Conflict resolution for Two-Way Cockpit. Property-level last-write is the plan; whether that survives contact with real Notion editing patterns is unproven. Feature 3 is the highest-risk item on the roadmap.
Trust calibration on proactive output. A system that pushes Telegram briefings every morning must be terse and have a high confidence threshold. The router-monthly-report incident in the upstream project taught us that walls-of-numbers-with-no-narrative get muted within a week.
Calendar as a source. Meetings exist in your calendar before Fireflies records them. Pulling tomorrow's calendar in as pending_meeting thoughts would let the system pre-brief you.

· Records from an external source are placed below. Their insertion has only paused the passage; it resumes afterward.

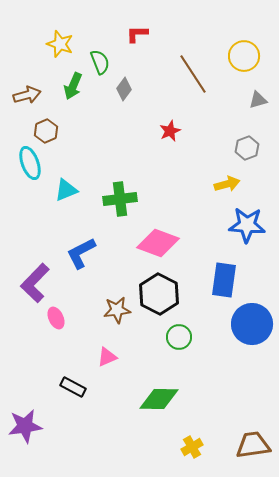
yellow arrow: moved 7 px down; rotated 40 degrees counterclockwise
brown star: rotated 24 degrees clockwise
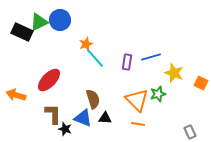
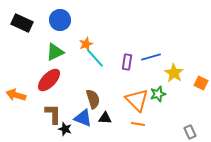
green triangle: moved 16 px right, 30 px down
black rectangle: moved 9 px up
yellow star: rotated 12 degrees clockwise
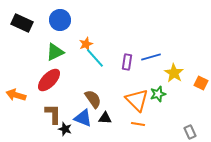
brown semicircle: rotated 18 degrees counterclockwise
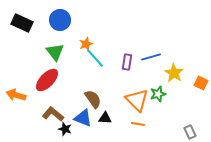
green triangle: rotated 42 degrees counterclockwise
red ellipse: moved 2 px left
brown L-shape: rotated 50 degrees counterclockwise
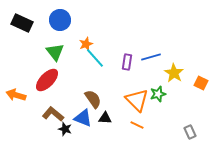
orange line: moved 1 px left, 1 px down; rotated 16 degrees clockwise
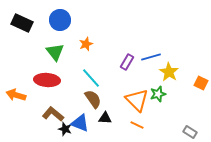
cyan line: moved 4 px left, 20 px down
purple rectangle: rotated 21 degrees clockwise
yellow star: moved 5 px left, 1 px up
red ellipse: rotated 50 degrees clockwise
blue triangle: moved 3 px left, 5 px down
gray rectangle: rotated 32 degrees counterclockwise
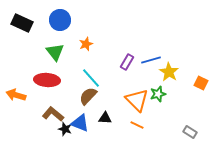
blue line: moved 3 px down
brown semicircle: moved 5 px left, 3 px up; rotated 102 degrees counterclockwise
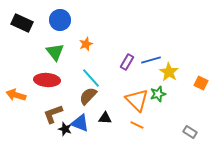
brown L-shape: rotated 60 degrees counterclockwise
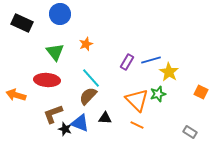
blue circle: moved 6 px up
orange square: moved 9 px down
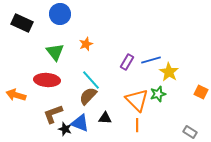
cyan line: moved 2 px down
orange line: rotated 64 degrees clockwise
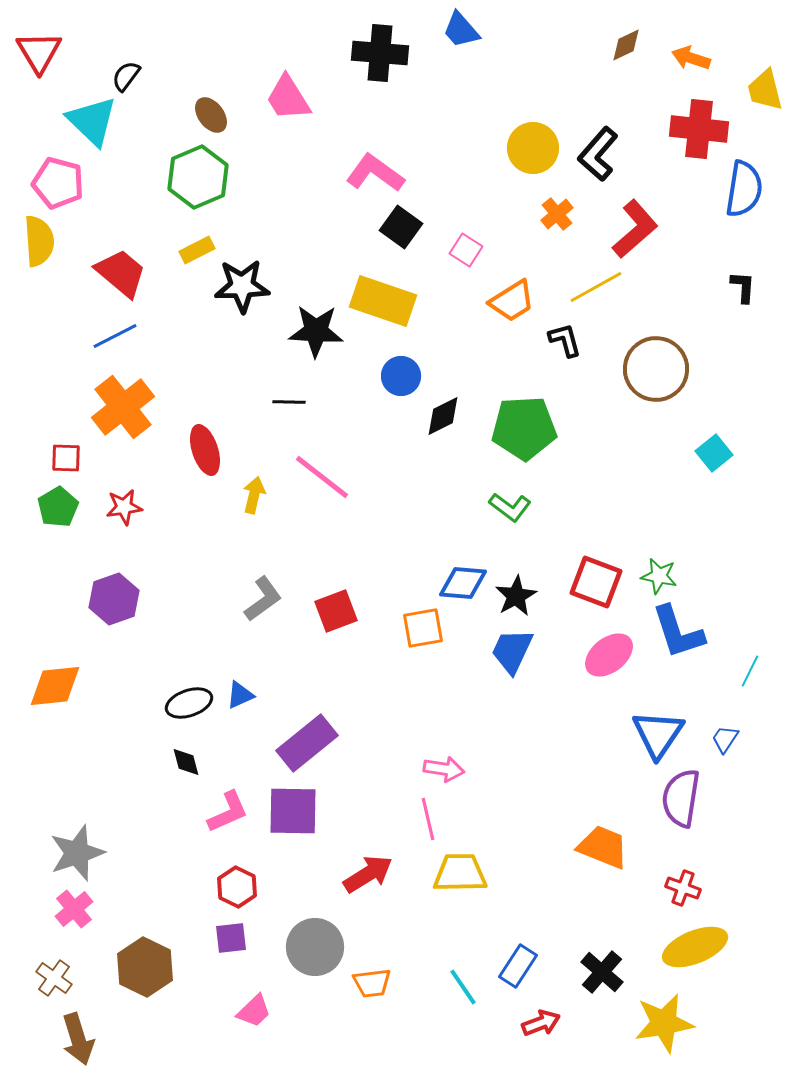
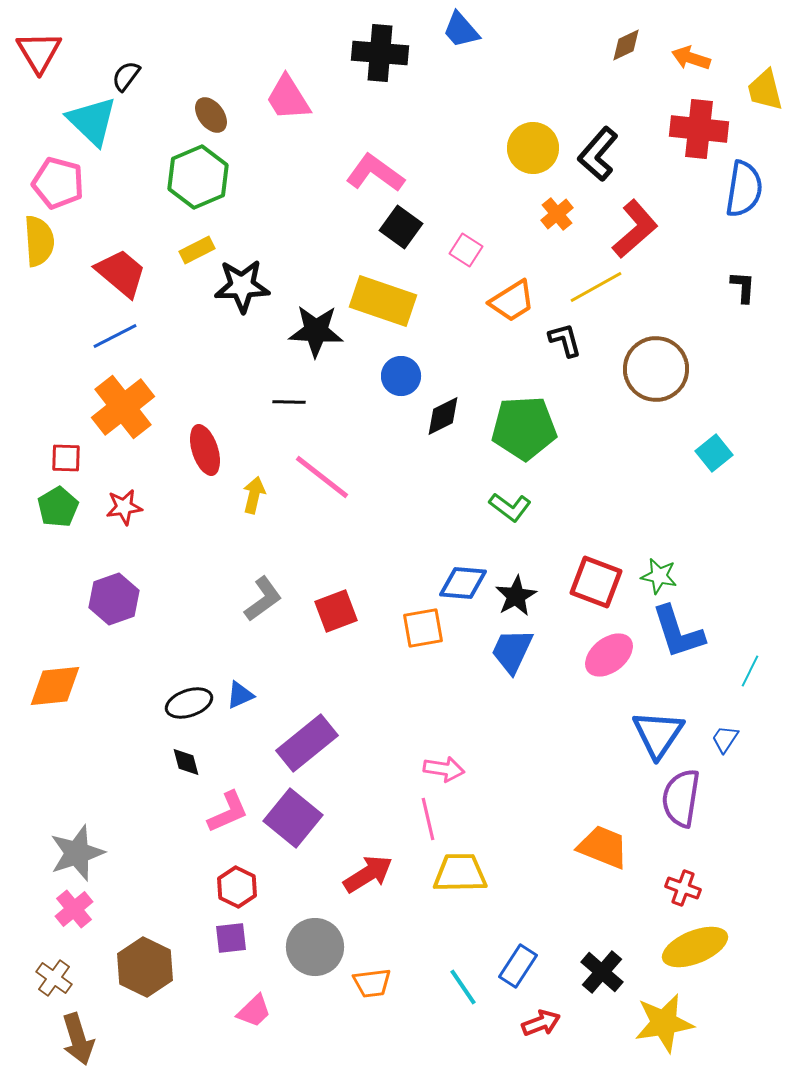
purple square at (293, 811): moved 7 px down; rotated 38 degrees clockwise
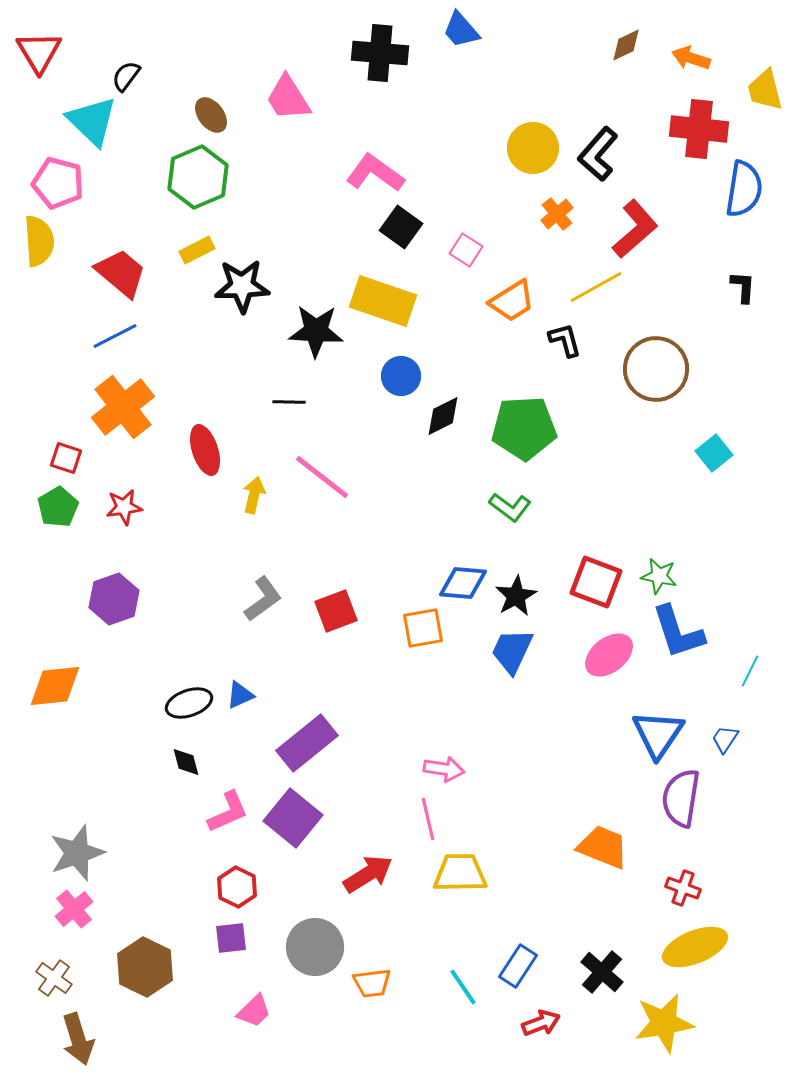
red square at (66, 458): rotated 16 degrees clockwise
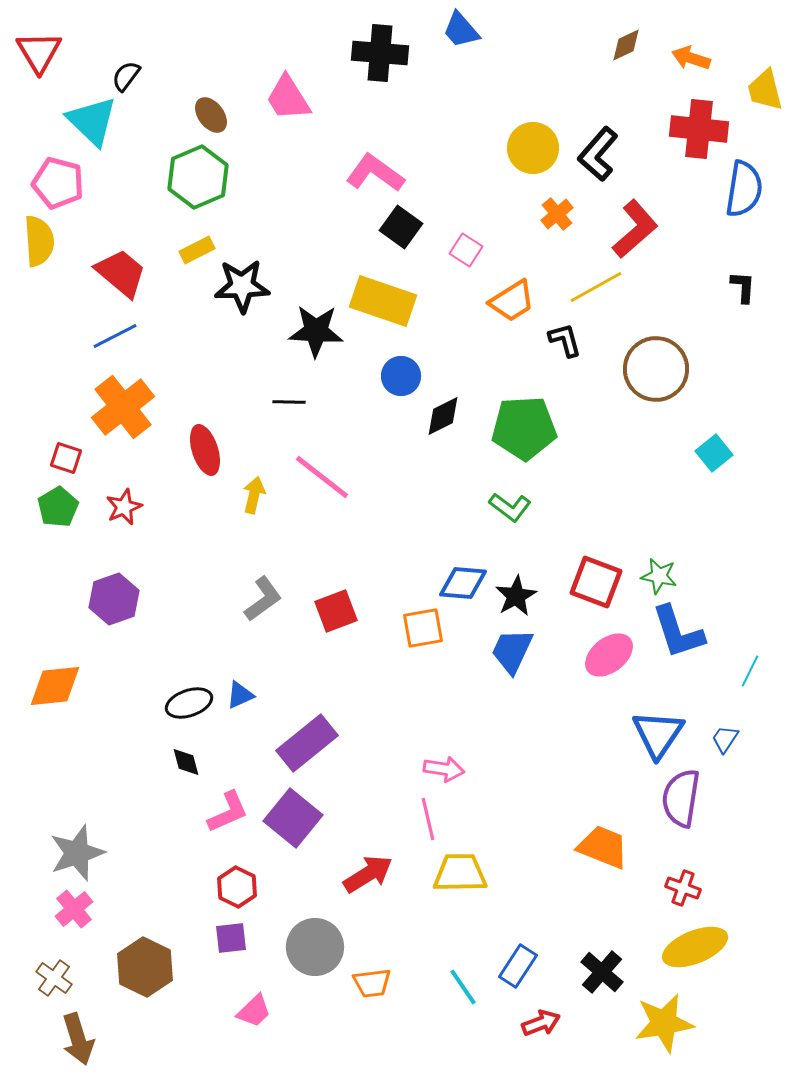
red star at (124, 507): rotated 15 degrees counterclockwise
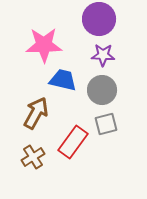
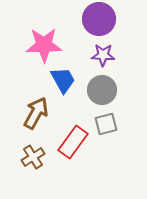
blue trapezoid: rotated 48 degrees clockwise
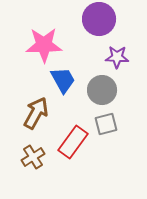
purple star: moved 14 px right, 2 px down
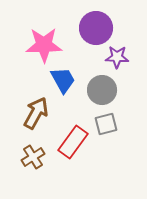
purple circle: moved 3 px left, 9 px down
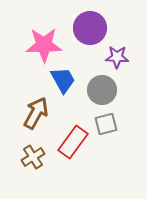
purple circle: moved 6 px left
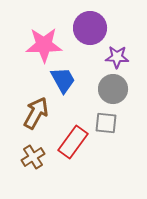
gray circle: moved 11 px right, 1 px up
gray square: moved 1 px up; rotated 20 degrees clockwise
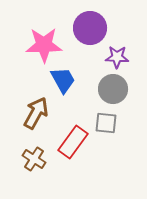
brown cross: moved 1 px right, 2 px down; rotated 25 degrees counterclockwise
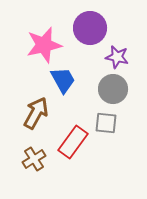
pink star: rotated 12 degrees counterclockwise
purple star: rotated 10 degrees clockwise
brown cross: rotated 25 degrees clockwise
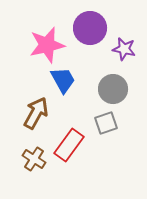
pink star: moved 3 px right
purple star: moved 7 px right, 8 px up
gray square: rotated 25 degrees counterclockwise
red rectangle: moved 4 px left, 3 px down
brown cross: rotated 25 degrees counterclockwise
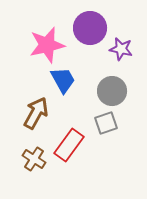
purple star: moved 3 px left
gray circle: moved 1 px left, 2 px down
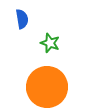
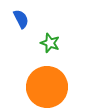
blue semicircle: moved 1 px left; rotated 18 degrees counterclockwise
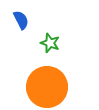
blue semicircle: moved 1 px down
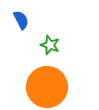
green star: moved 2 px down
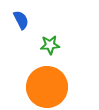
green star: rotated 24 degrees counterclockwise
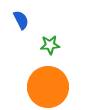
orange circle: moved 1 px right
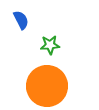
orange circle: moved 1 px left, 1 px up
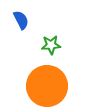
green star: moved 1 px right
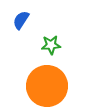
blue semicircle: rotated 120 degrees counterclockwise
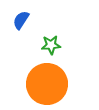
orange circle: moved 2 px up
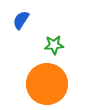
green star: moved 3 px right
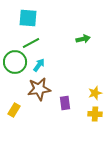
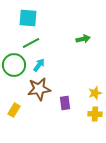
green circle: moved 1 px left, 3 px down
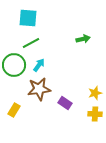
purple rectangle: rotated 48 degrees counterclockwise
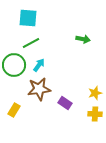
green arrow: rotated 24 degrees clockwise
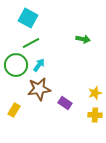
cyan square: rotated 24 degrees clockwise
green circle: moved 2 px right
yellow cross: moved 1 px down
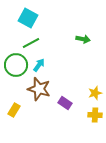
brown star: rotated 25 degrees clockwise
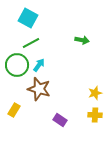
green arrow: moved 1 px left, 1 px down
green circle: moved 1 px right
purple rectangle: moved 5 px left, 17 px down
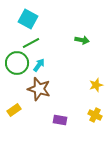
cyan square: moved 1 px down
green circle: moved 2 px up
yellow star: moved 1 px right, 8 px up
yellow rectangle: rotated 24 degrees clockwise
yellow cross: rotated 24 degrees clockwise
purple rectangle: rotated 24 degrees counterclockwise
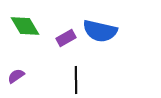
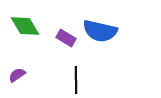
purple rectangle: rotated 60 degrees clockwise
purple semicircle: moved 1 px right, 1 px up
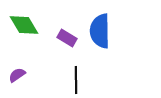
green diamond: moved 1 px left, 1 px up
blue semicircle: rotated 76 degrees clockwise
purple rectangle: moved 1 px right
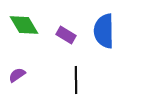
blue semicircle: moved 4 px right
purple rectangle: moved 1 px left, 3 px up
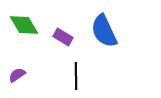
blue semicircle: rotated 24 degrees counterclockwise
purple rectangle: moved 3 px left, 2 px down
black line: moved 4 px up
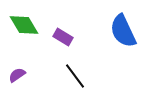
blue semicircle: moved 19 px right
black line: moved 1 px left; rotated 36 degrees counterclockwise
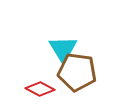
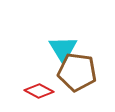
red diamond: moved 1 px left, 2 px down
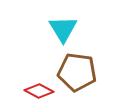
cyan triangle: moved 20 px up
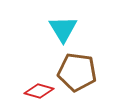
red diamond: rotated 12 degrees counterclockwise
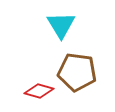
cyan triangle: moved 2 px left, 4 px up
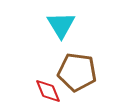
red diamond: moved 9 px right; rotated 52 degrees clockwise
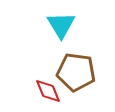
brown pentagon: moved 1 px left
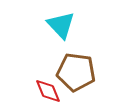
cyan triangle: rotated 12 degrees counterclockwise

Not yet built.
Backups. The reference deployment uses a single DigitalOcean droplet. Postgres backups are off by default in the docker-compose. Turn them on before the system becomes critical to you.
The compiler's appetite for new domains. Adding a new domain today means editing the monolith (Feature 6 above). Until Feature 6 ships, adding a domain plugin is a contract on wiki_compiler.compile_all that still passes through a 10k-line file.
LLM cost ceiling under heavy load. The reference workload (one user, ~500 thoughts/week) sits well inside the cost envelope. A team workload (10 users, 5000 thoughts/week) has not been measured end-to-end. The router has cost stops; whether the cost stops fire at the right place under that load is unknown.

These are the honest gaps, not the marketing pitch. If any of them matters to your use case, open an issue and we can talk about whether v0.2 should reprioritise.

Last updated 2026-05-24. Sources: this document is adapted from the internal vision file at source/backlog/_second-brain/F31-EXOCORTEX.md in the private upstream, with PL → EN translation, scope adjustment for the public engine, and the conceptual prior art credited per ATTRIBUTION.md. Karpathy's "LLM Wiki for Notion" and Nate Jones's "Open Brain" are the two essays the architecture sits on top of; everything else is implementation.